- Born: December 14, 1882 Montgomery, West Virginia, United States
- Died: January 22, 1983 (aged 100) Washington, D.C., United States
- Occupations: founder of Alpha Kappa Alpha sorority; English, French, and Latin teacher
- Parent(s): Thomas Norman and Virginia Thomas

= Lavinia Norman =

Alpha Kappa Alpha founder (1882–1983)

Lavinia Norman (December 14, 1882 - January 22, 1983) was one of the nine original founders of Alpha Kappa Alpha sorority, the first sorority founded by African-American women, at Howard University. In addition Norman did graduate work and taught at Douglas High School in Huntington, West Virginia, for more than 40 years. When teaching was considered one of the most critical and prestigious careers for a developing nation.

A devoted educator, Norman was a charter member of the Beta Tau Omega chapter of Alpha Kappa Alpha in Huntington.

==Early life==
Born as the eighth of sixteen children to Thomas Norman and Virginia Thomas, Lavinia Norman grew up in Montgomery, West Virginia. Her elementary years were spent in West Virginia. When her father got a job with the Postal Service, Norman's family moved to Washington, D.C. In 1901, she started secondary work at Howard University's Preparatory School. She graduated in 1905 with a diploma.

==Howard University and founding of Alpha Kappa Alpha==
Lavinia Norman entered Howard University, the top historically black college in the nation, at a time when only 1/3 of 1% of African Americans and 5% of whites attended any college.

Norman drafted the constitution for Alpha Kappa Alpha with Margaret Flagg and Ethel Hedgeman. After the sorority was founded on January 15, 1908, Norman expanded the activities of Alpha chapter at Howard University. As a senior in 1909, she succeeded Ethel Hedgeman as head of AKA. Norman helped to plan ceremonies for the second Ivy Day celebration at the university. Norman graduated cum laude with degrees in French and English in 1909.

==Teaching==
After graduating from Howard, Norman returned to West Virginia. There she taught Latin, French, dramatic arts, and English at Douglass High School in Huntington.

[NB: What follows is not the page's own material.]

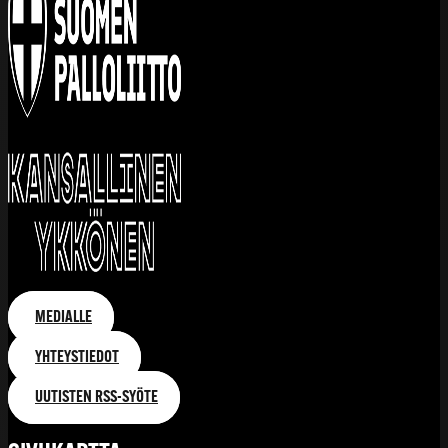
MEDIALLE
YHTEYSTIEDOT
UUTISTEN RSS-SYÖTE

In 1934 she earned a second Bachelor of Arts degree at West Virginia State College.

In 1950, Norman retired after forty years in education, having taught generations of students. During her tenure as teacher, she acted as coach for the high school's drama team and was the adviser to the school's newspaper.

She was also active in Alpha Kappa Alpha, in the Beta Tau Omega chapter in Huntington.

==Later life==
After retiring from teaching, Norman returned to Washington, D.C., where she affiliated with Alpha Kappa Alpha's Xi Omega chapter. In 1978, Norman was honored at the 70th celebration of the sorority's founding. The sorority unveiled a window honoring her and 19 other founders was unveiled in Rankin Chapel at Howard University. The sorority also helped to celebrate her 100th birthday.

Having served Alpha Kappa Alpha for more than 75 years, Lavinia Norman died on January 22, 1983, as the last original founder.